Where will the buck stop?
17 June 2019 | Columns
The soldier, Gerson Nakale, stood alone in the dock on Friday. And yet, this shooting did not happen in isolation. The killing forms part of a disturbing pattern of abuse associated with what must have initially been a welcome crime-prevention initiative, boldly announced by the commander-in-chief himself, President Hage Geingob. Kalahari Desert is the successor to Operation Hornkranz, which lasted well past the festive season.
Besides the criticism of the name, which stirs historical references to a bloody German attack on Hendrik Witbooi and his Nama freedom fighters, there have been consistent warnings against the military being unleashed on civilians.

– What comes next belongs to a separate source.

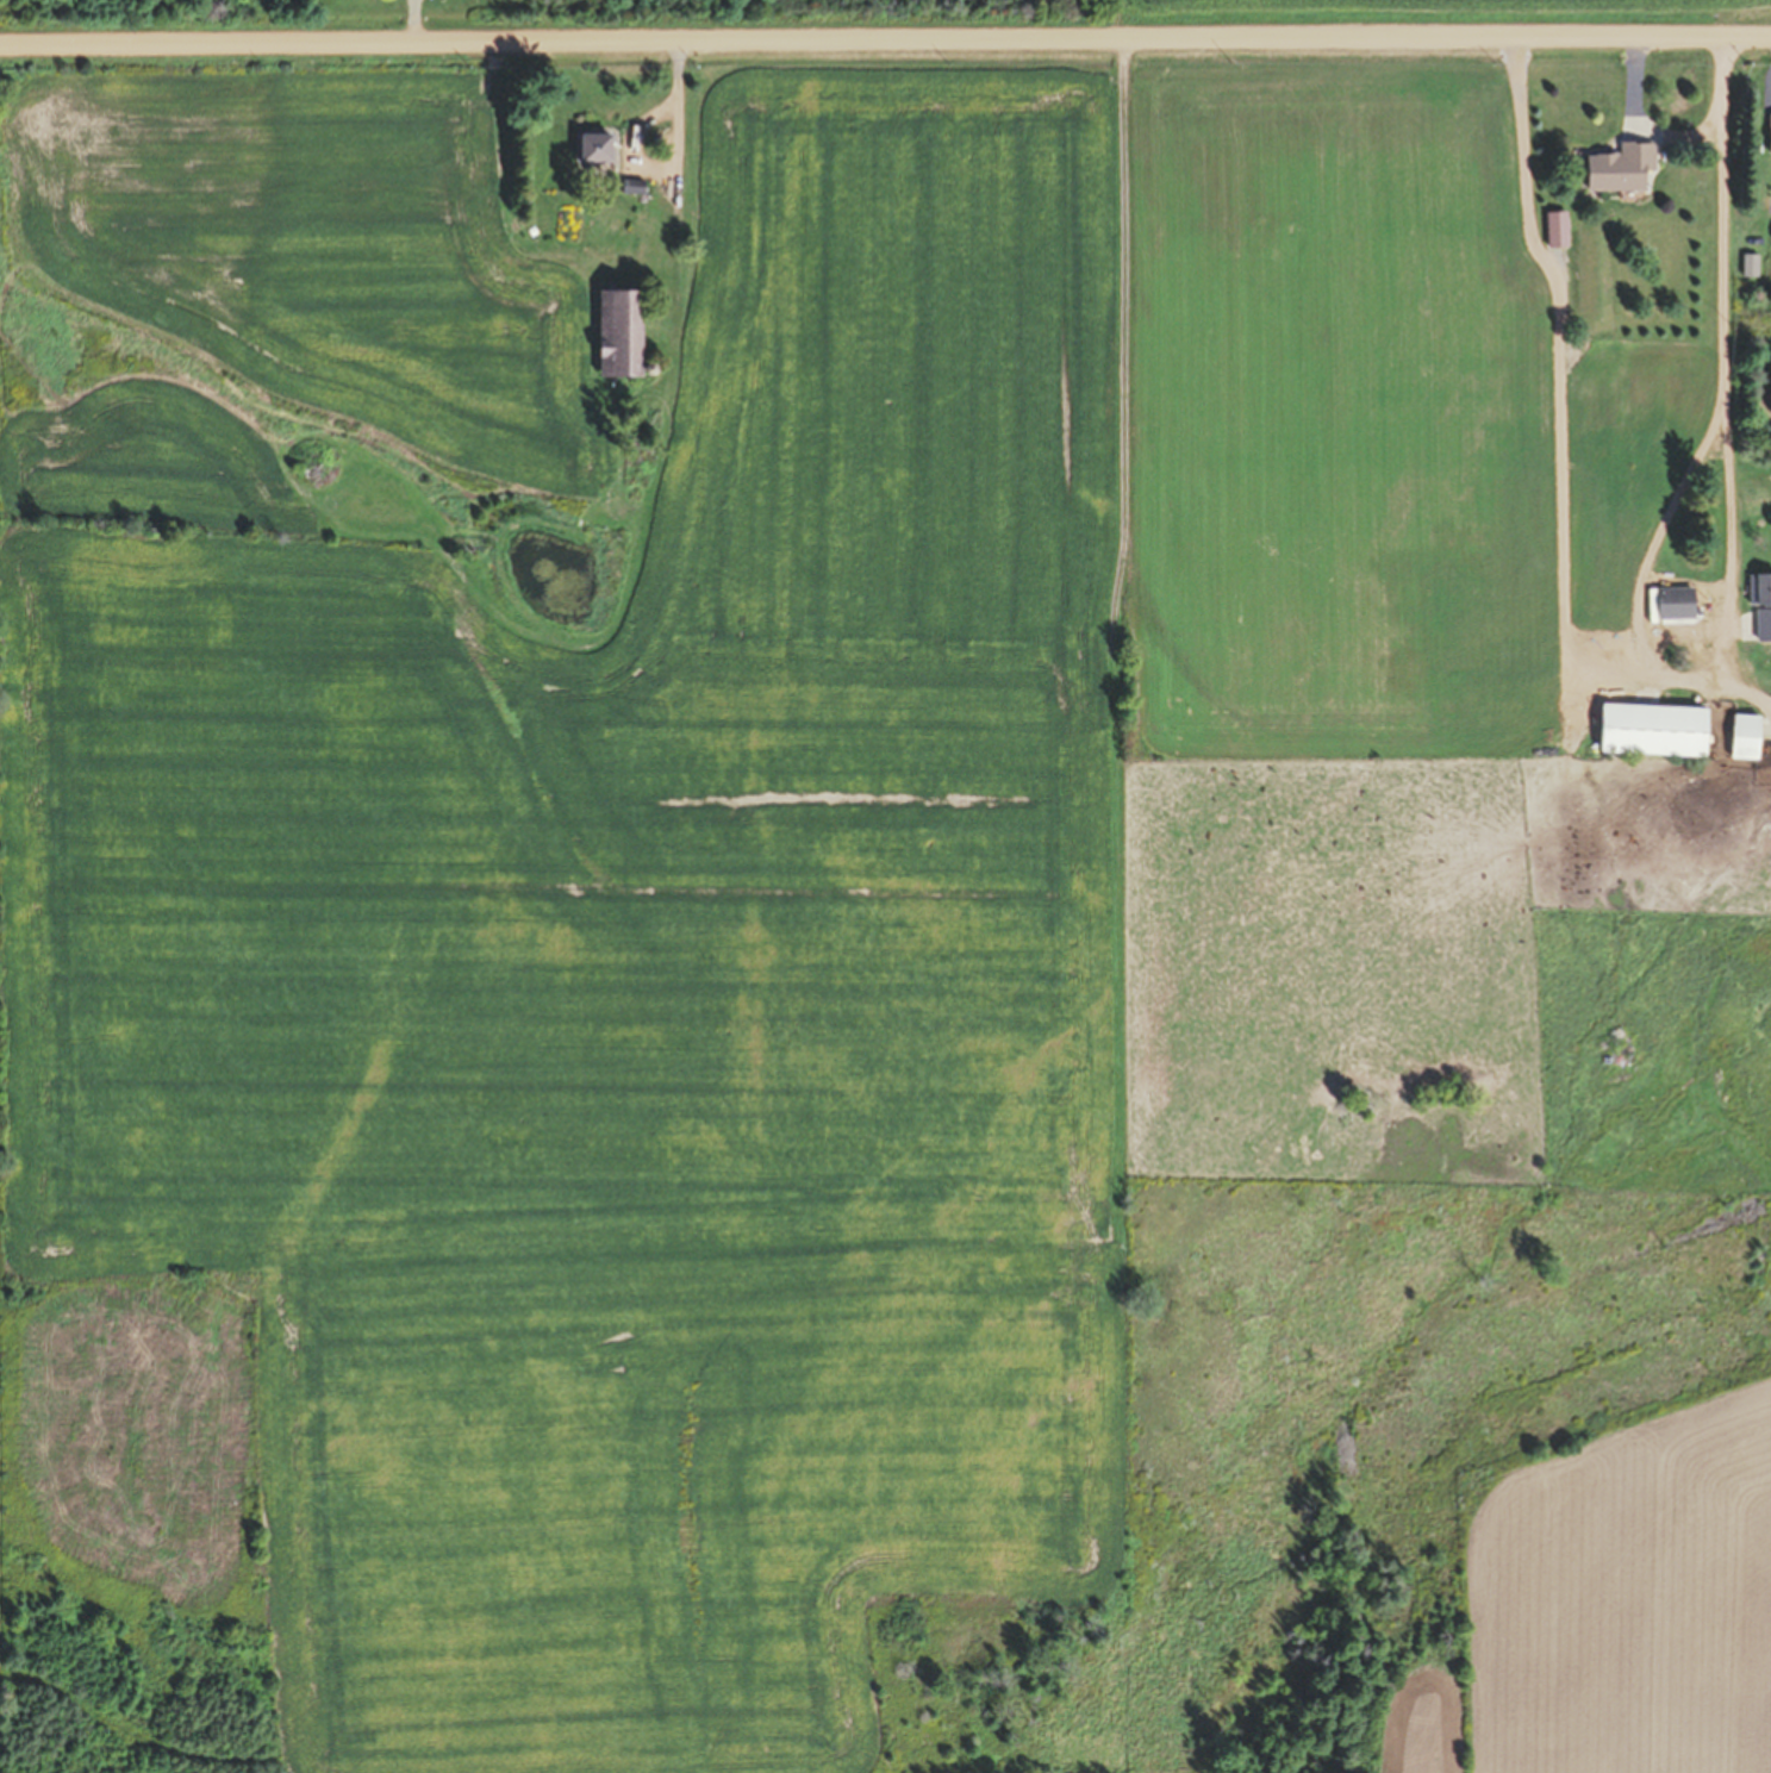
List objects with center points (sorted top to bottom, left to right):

As Operation Kalahari Desert got into full swing, these warnings were repeated, but no one cared to listen. And as stories of abuse and heavy-handedness mounted, especially perpetrated by soldiers linked to the operation, it was allowed to continue setting up roadblocks, while the harassment or ordinary Namibians in streets and bars continued.
When civilians spoke up, they were beaten and charged. When civil society warned that soldiers were not trained in restraint and community-based policing, citizens were told to cooperate, while the power of impunity coursed the veins of soldiers and cops who made people do push-ups and handed out slaps left, right and centre. Black neighbourhoods are now under siege by the very forces that were supposed to protect them and make them feel safe. It was almost inevitable that this ridiculousness would lead to tragedy.
This happened last week when a taxi driver, an unarmed Zimbabwean national who had allegedly overstayed in Namibia, made a U-turn at a roadblock and was shot like a fleeing dog at an Operation Kalahari Desert roadblock. Namibia is currently the SADC chair. And as the furore escalates, the question remains: Where will the buck stop?